KinForm: Kinetics Informed Feature Optimised Representation Models for Enzyme $k_{cat}$ and $K_{M}$ Prediction
This work addresses the challenge of limited experimental data for enzyme kinetics prediction, offering a method that enhances accuracy and generalization for researchers in computational biology and enzyme engineering, though it is incremental in nature.
The paper tackles the problem of predicting enzyme kinetic parameters (k_cat and K_M) by introducing KinForm, a framework that optimizes protein feature representations through weighted pooling of residue-level embeddings, dimensionality reduction, and data rebalancing, resulting in improved predictive accuracy and generalization, especially for low sequence similarity proteins, as demonstrated on two benchmark datasets.

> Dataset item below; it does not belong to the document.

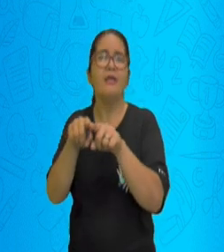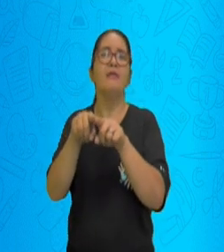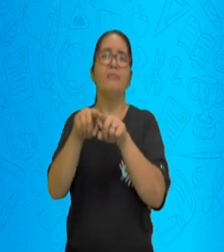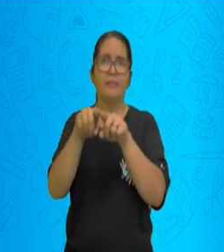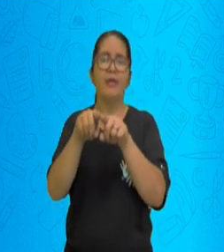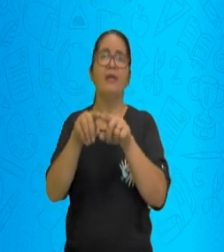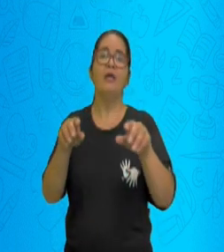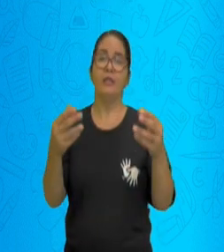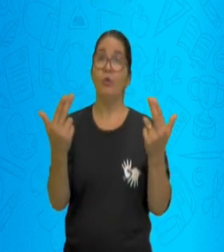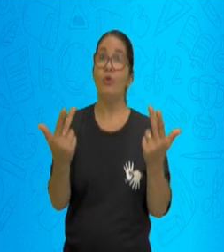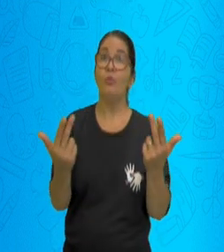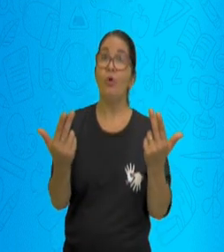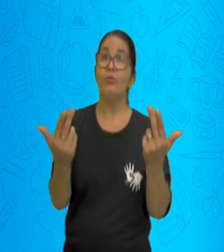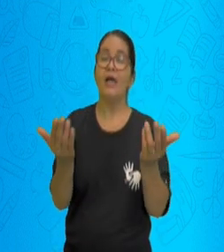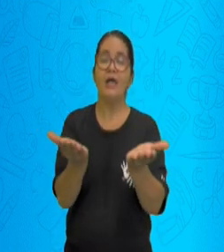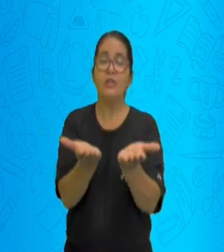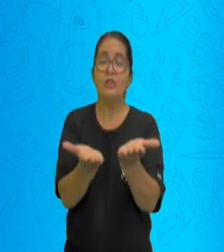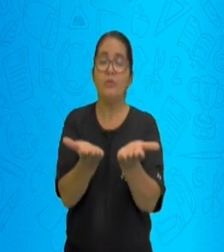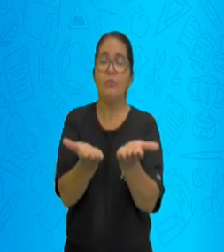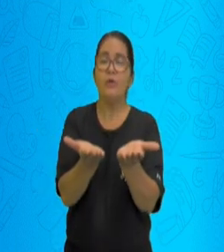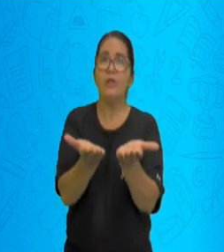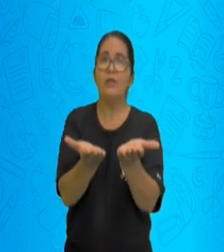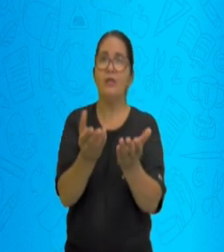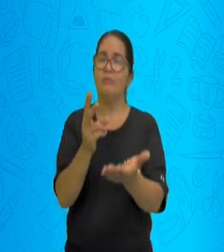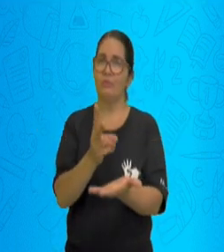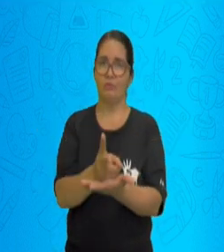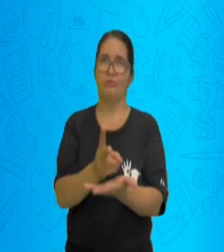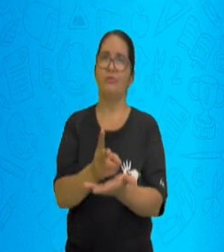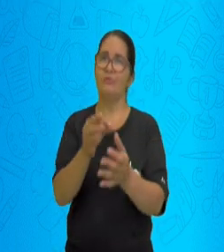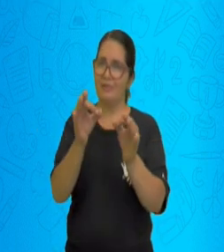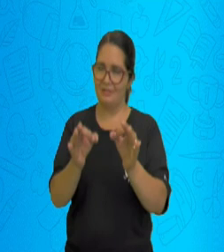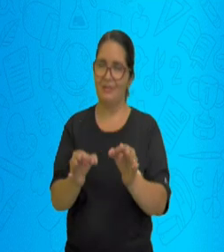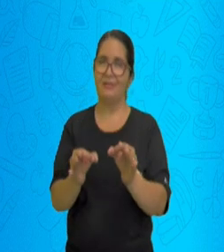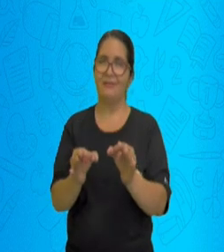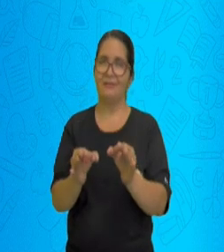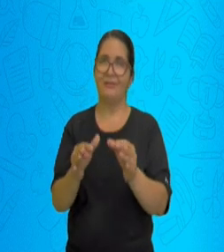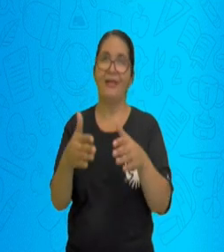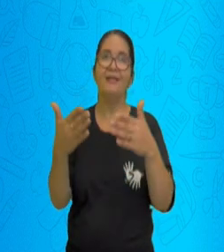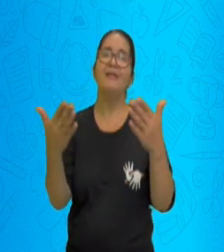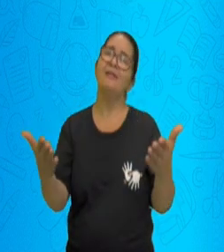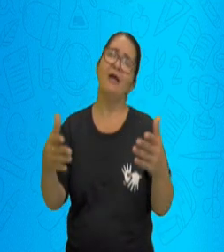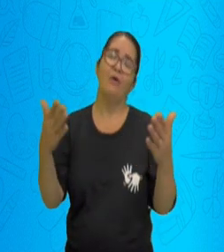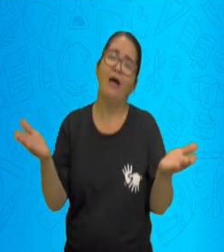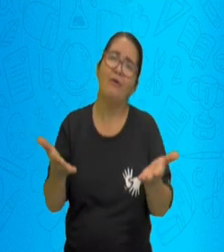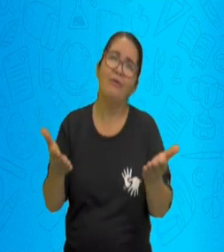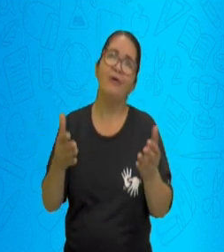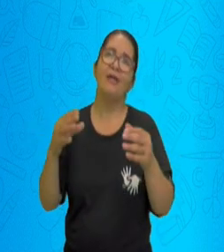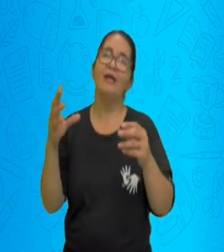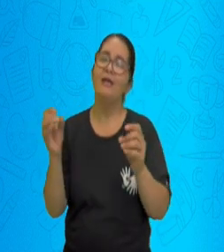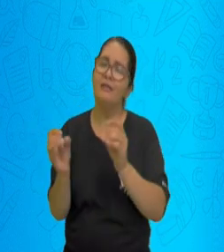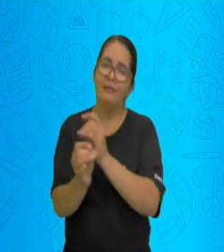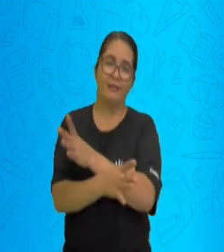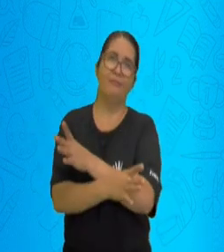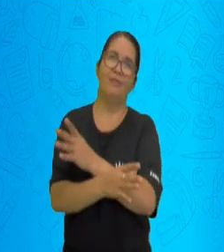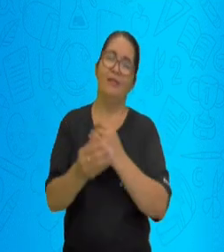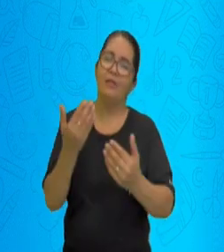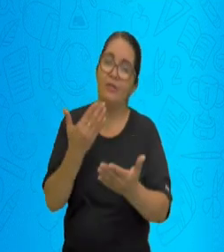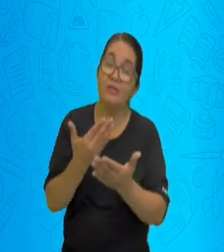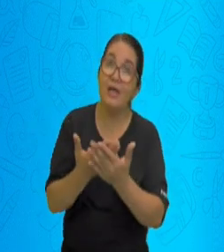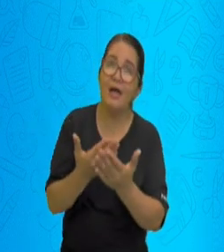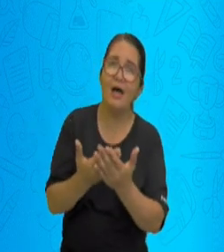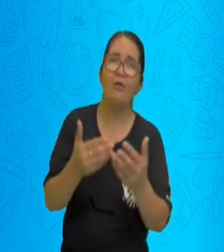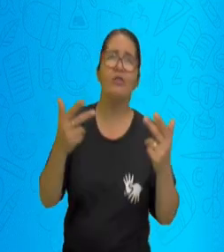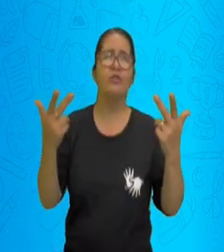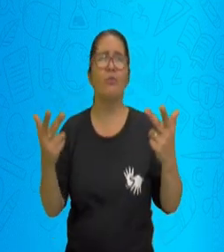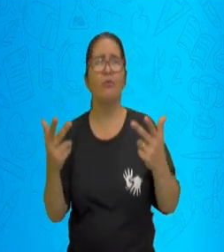sistema de igualdade, um sistema de equilíbrio. E assim nós terminamos a nossa aula de propriedades da igualdade.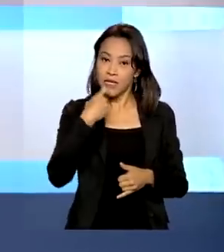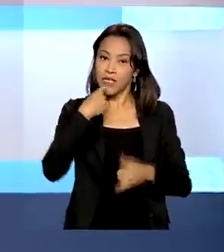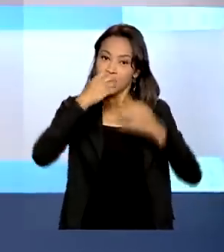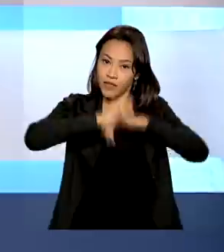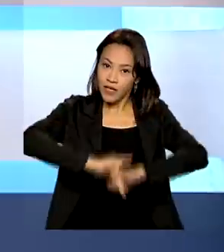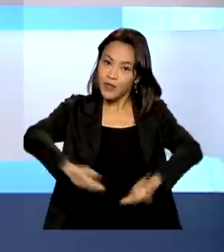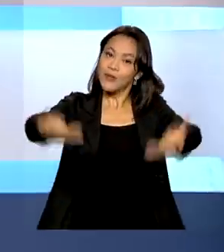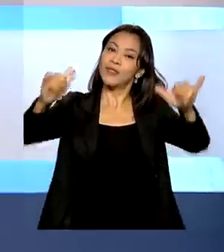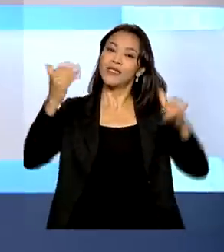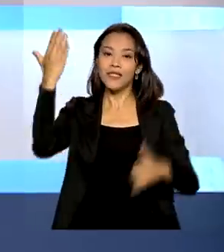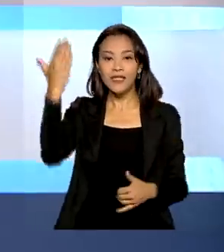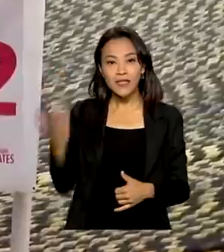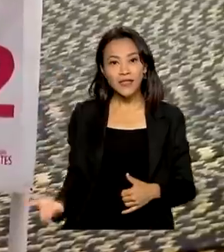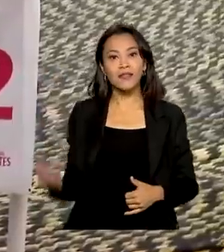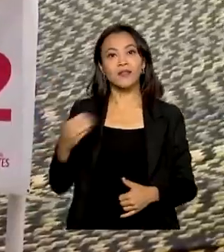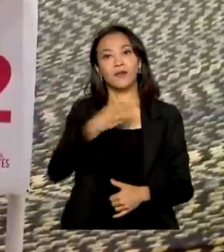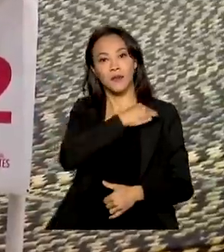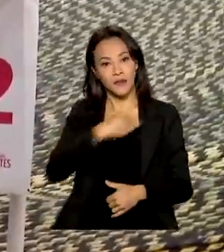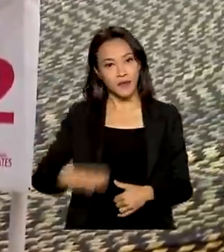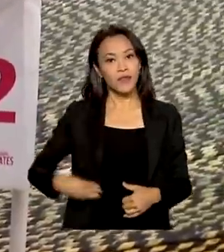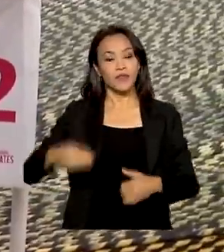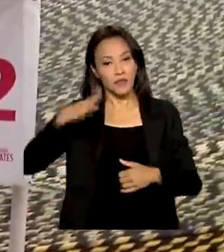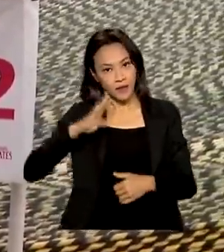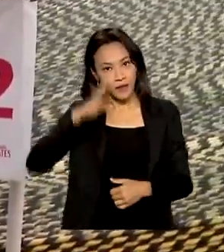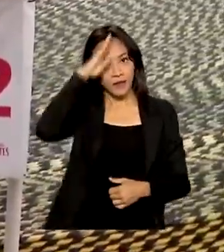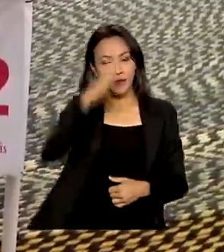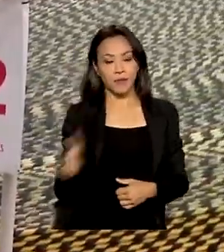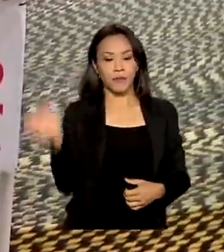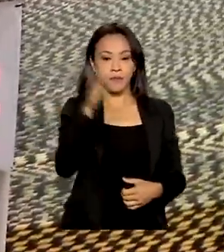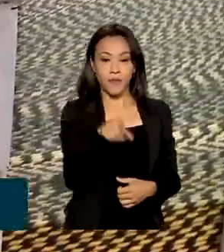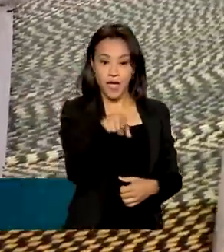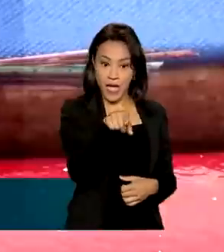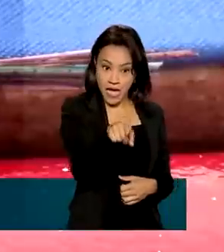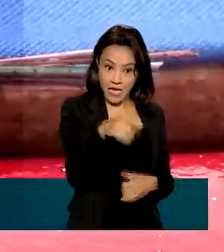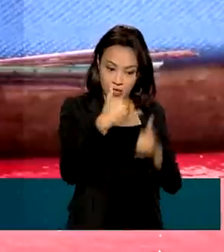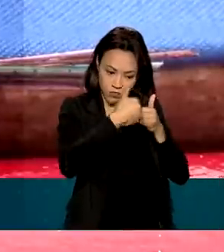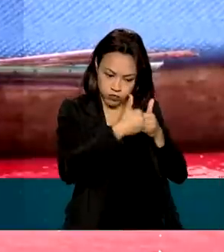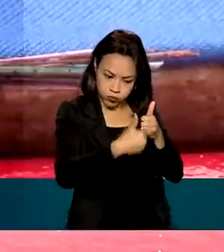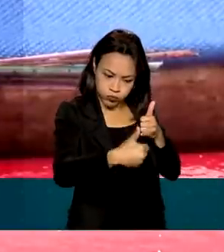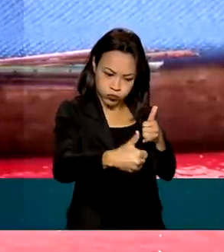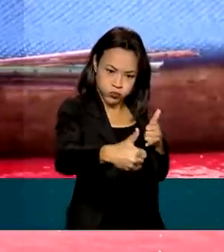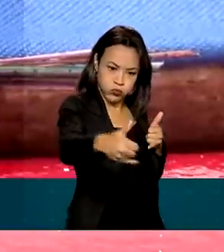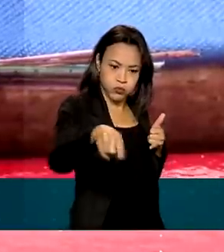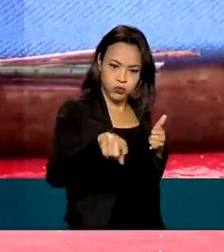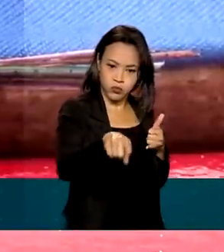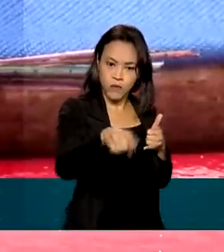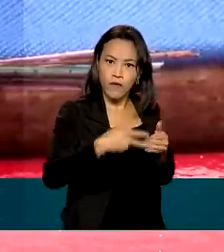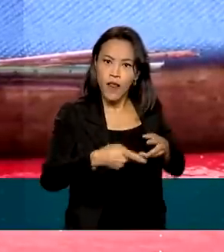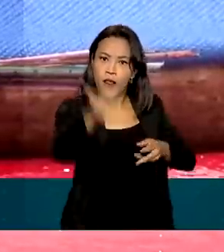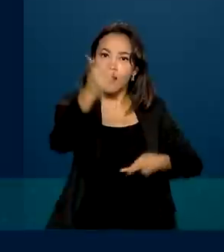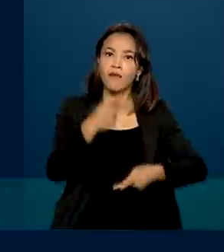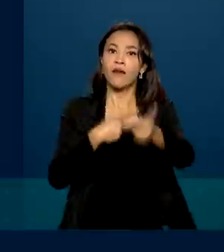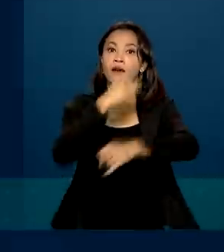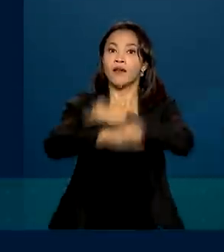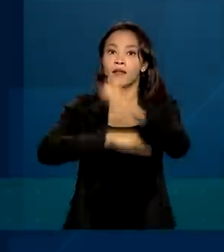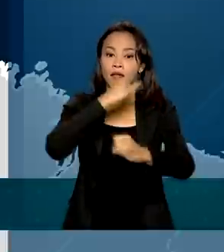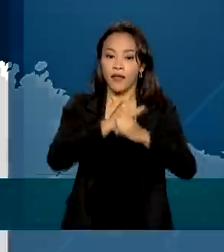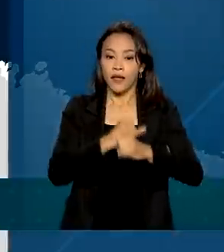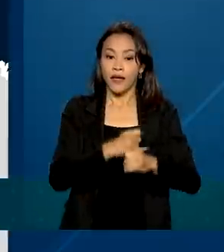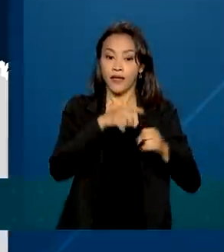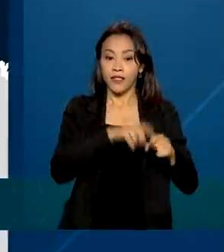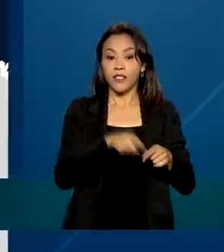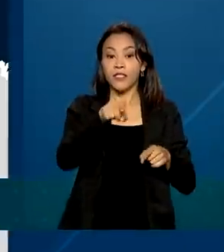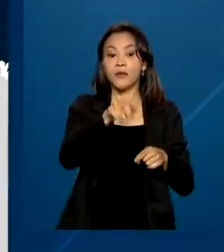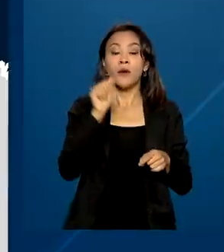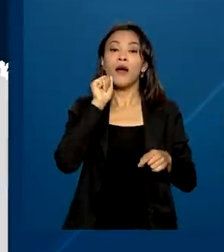Jair Bolsonaro. O cabo de fibra ótica subfluvial vai levar internet de alta velocidade de Macapá, no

Kinetic parameters such as the turnover number ($k_{cat}$) and Michaelis constant ($K_{\mathrm{M}}$) are essential for modelling enzymatic activity but experimental data remains limited in scale and diversity. Previous methods for predicting enzyme kinetics typically use mean-pooled residue embeddings from a single protein language model to represent the protein. We present KinForm, a machine learning framework designed to improve predictive accuracy and generalisation for kinetic parameters by optimising protein feature representations. KinForm combines several residue-level embeddings (Evolutionary Scale Modeling Cambrian, Evolutionary Scale Modeling 2, and ProtT5-XL-UniRef50), taken from empirically selected intermediate transformer layers and applies weighted pooling based on per-residue binding-site probability. To counter the resulting high dimensionality, we apply dimensionality reduction using principal--component analysis (PCA) on concatenated protein features, and rebalance the training data via a similarity-based oversampling strategy. KinForm outperforms baseline methods on two benchmark datasets. Improvements are most pronounced in low sequence similarity bins. We observe improvements from binding-site probability pooling, intermediate-layer selection, PCA, and oversampling of low-identity proteins. We also find that removing sequence overlap between folds provides a more realistic evaluation of generalisation and should be the standard over random splitting when benchmarking kinetic prediction models.